Additional Example Programs
The following programs were not included in the CDC's 2014 research publication but have since had promising evaluation findings published and included in the current STOP SV Technical Package as examples of programs aligning with recommended strategies:
- Green Dot
- Seeks to empower young people to intervene in their peer groups by speaking up against sexist language or behaviors that promote violence, reinforcing positive social norms, and offering help or support in situations where violence may occur or has occurred. Originally developed and tested for college campuses, but promising evaluation findings have also been shown with the High School version. Additional K-3, Middle School, and Community programs have been developed.
- Second Step
- Student Success through Prevention. A social-emotional skills based program for middle school students aimed at reducing bullying and SV perpetration.

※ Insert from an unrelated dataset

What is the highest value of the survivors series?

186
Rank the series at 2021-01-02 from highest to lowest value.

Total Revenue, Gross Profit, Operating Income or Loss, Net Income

- Strong African American Families
- A 7-session on program developed for rural African American parents and their preadolescent children. It seeks to prevent adolescent problem behaviors, including early sexual involvement and risky sexual behavior, by focusing on protective parenting practices.
- Safer Choice
- Educational program focused on HIV, other STDs, and pregnancy prevention and designed to reduce sexual risk behaviors and increase protective behaviors among high school students. Includes student, school staff, and parental components.